EXERCISE: Only lines with the string "YouTube" are wanted. Pull them out of the data.

----------

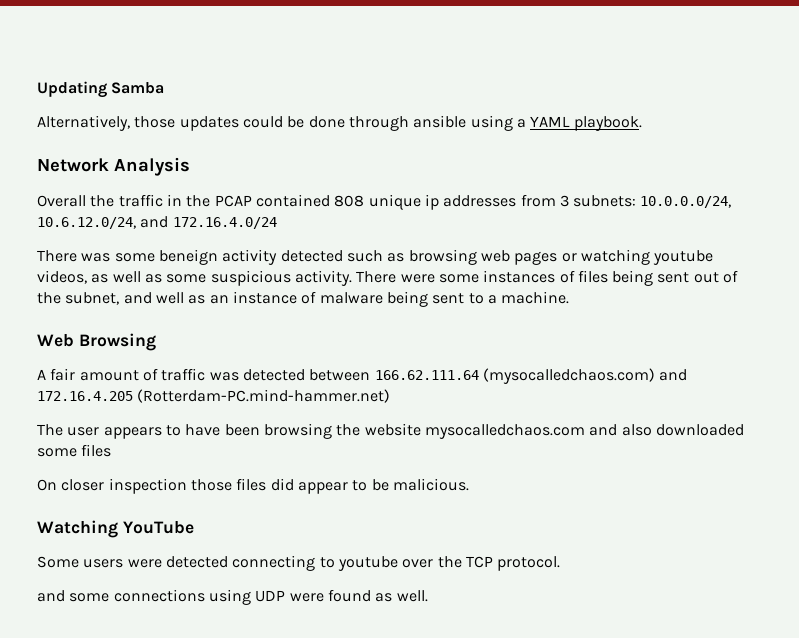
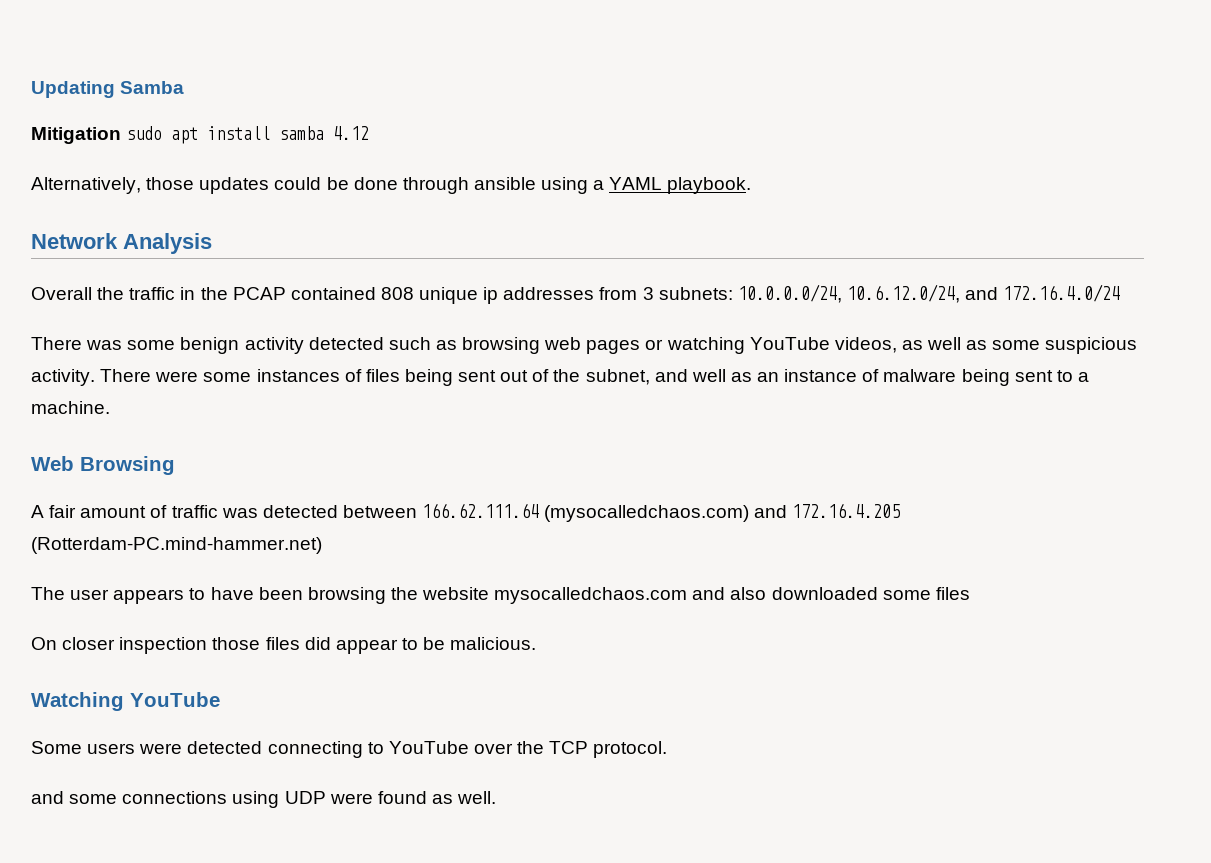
(165, 88) none -> [31,126,370,144] // Mitigation sudo apt install samba 4.12
[158,249,218,265] beneign -> [180,337,240,354] benign
[653,250,714,265] youtube -> [749,337,830,350] YouTube
[337,556,398,571] youtube -> [388,741,469,754] YouTube

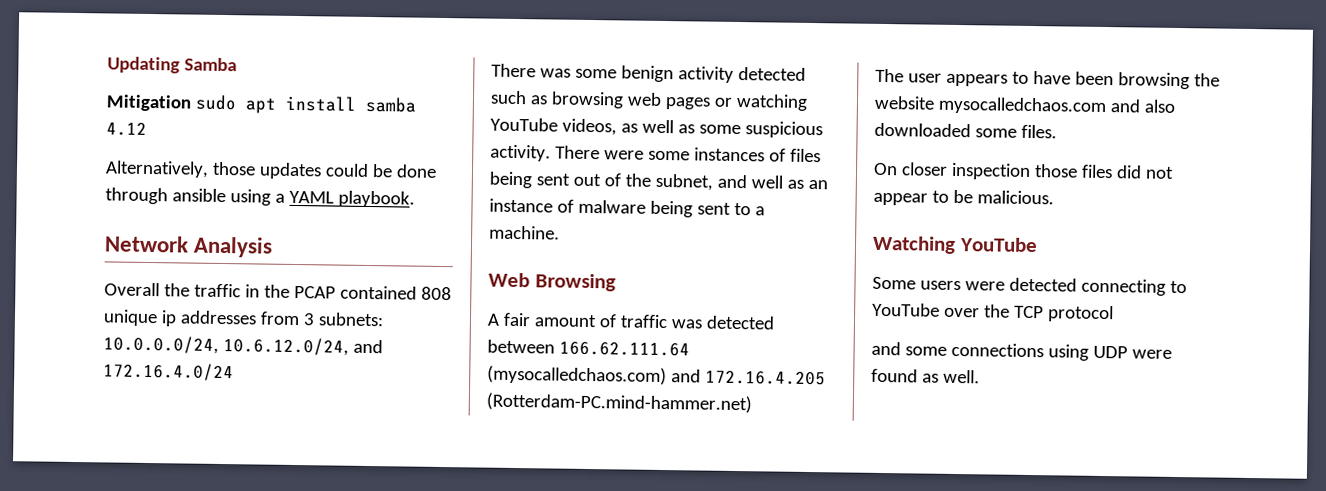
[935,587,970,600] files -> [1020,124,1057,139] files.
(331, 643) none -> [1144,166,1174,179] not
[593,741,668,758] protocol. -> [1047,305,1114,323] protocol

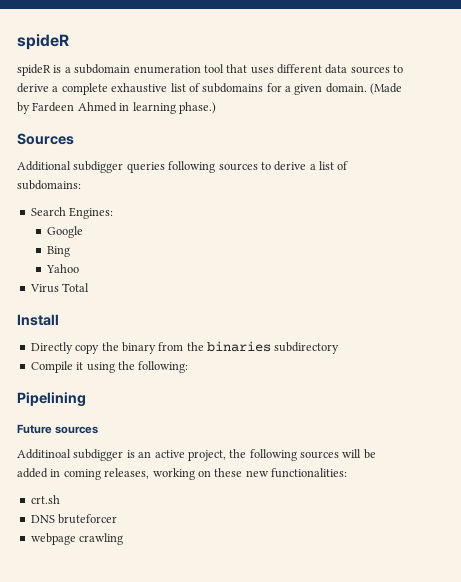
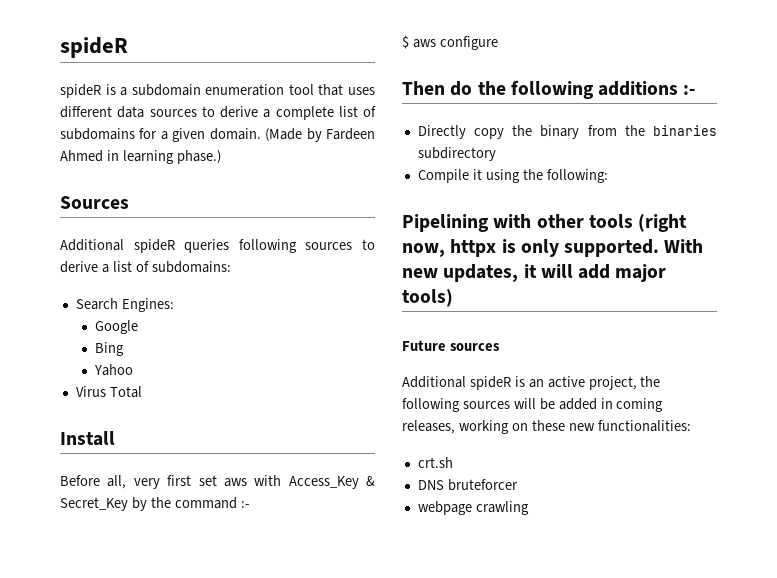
[111,83,168,93] exhaustive -> (334, 113) none
[73,161,124,173] subdigger -> [133,239,175,253] spideR
(59, 320) none -> [60,475,375,489] [60,497,250,511] [402,35,498,50] [402,80,696,99] // Before all, very first set aws with Access_Key & Secret_Key by the command :- // $ aws configure // Then do the following additions :-
(86, 399) none -> [493,214,688,232] [402,239,704,257] [402,264,667,282] [402,289,453,307] with other tools (right now, httpx is only supported. With new updates, it will add major tools)
[17,449,124,461] Additinoal subdigger -> [402,376,511,390] Additional spideR

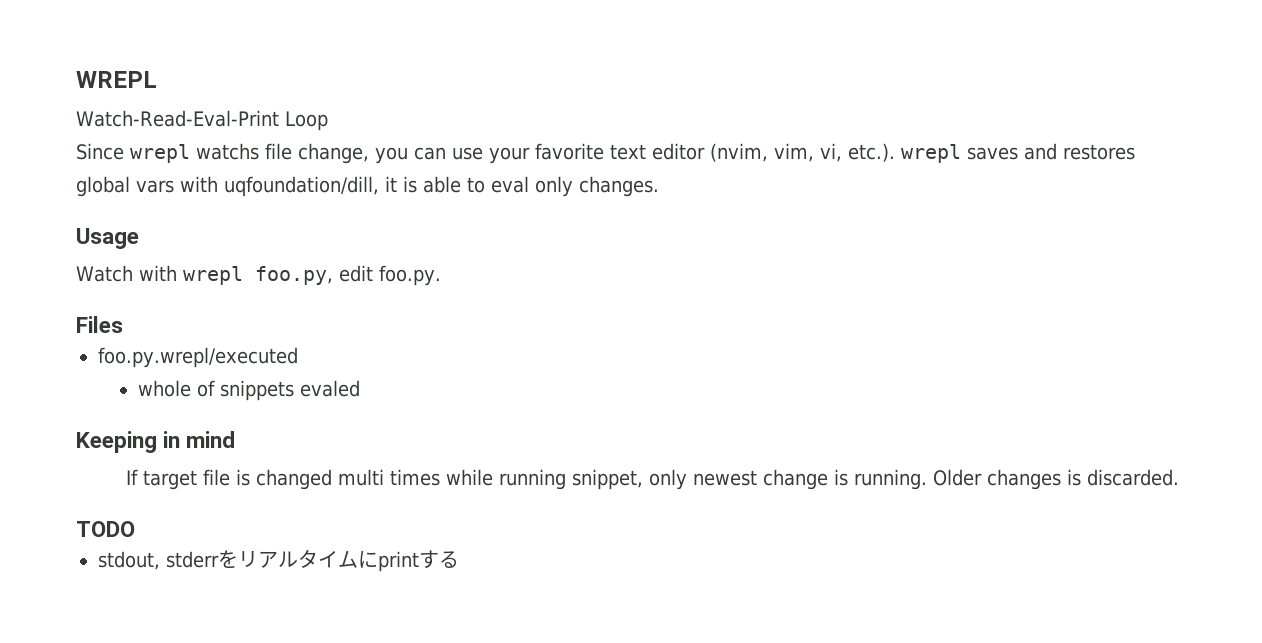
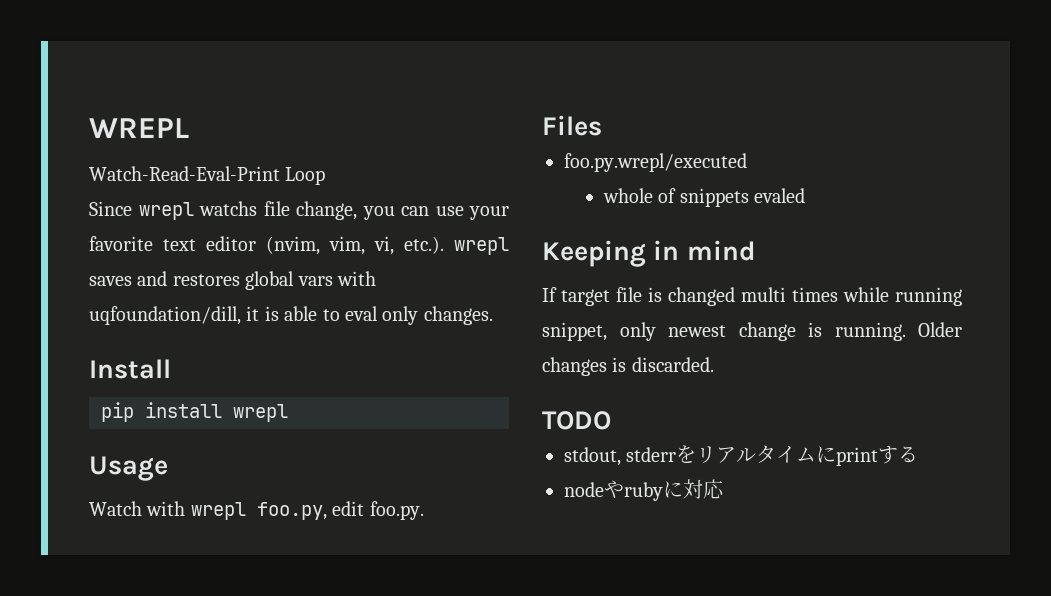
(659, 186) none -> [89,359,171,379] [101,402,288,422] // Install // pip install wrepl
(459, 559) none -> [564,479,724,501] // nodeやrubyに対応

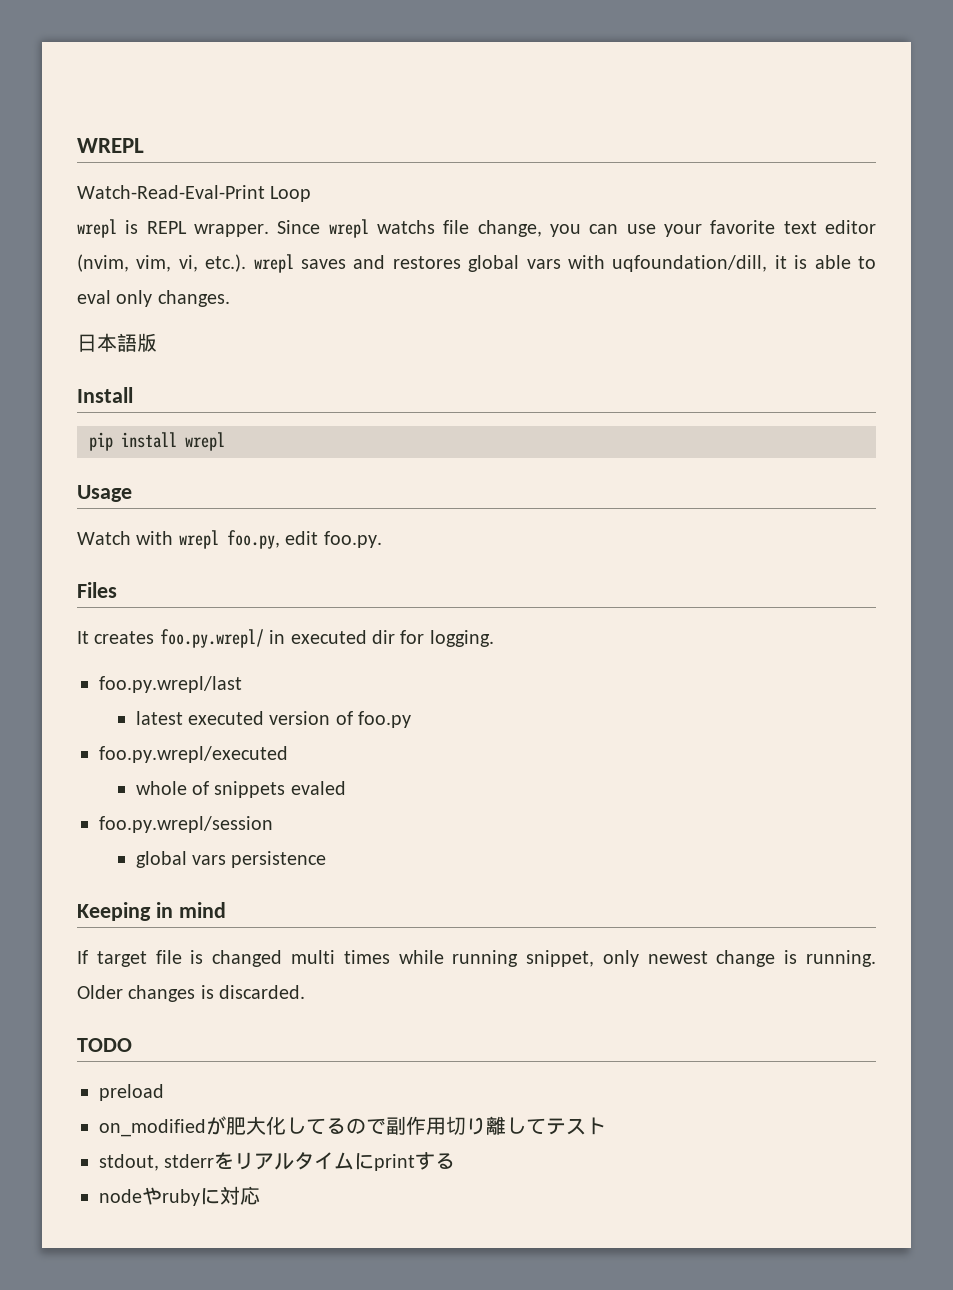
(326, 176) none -> [77,219,269,238] wrepl is REPL wrapper.
(493, 315) none -> [77,333,157,352] // 日本語版
(602, 125) none -> [77,629,494,648] [99,676,242,693] [135,711,412,728] // It creates foo.py.wrepl/ in executed dir for logging. // foo.py.wrepl/last // latest executed version of foo.py
(806, 195) none -> [99,816,273,833] [135,851,327,868] // foo.py.wrepl/session // global vars persistence
(611, 420) none -> [99,1084,164,1101] [99,1116,606,1137] // preload // on_modifiedが肥大化してるので副作用切り離してテスト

----------

EXERCISE OUTPUT:
[653,250,714,265] youtube -> [749,337,830,350] YouTube
[337,556,398,571] youtube -> [388,741,469,754] YouTube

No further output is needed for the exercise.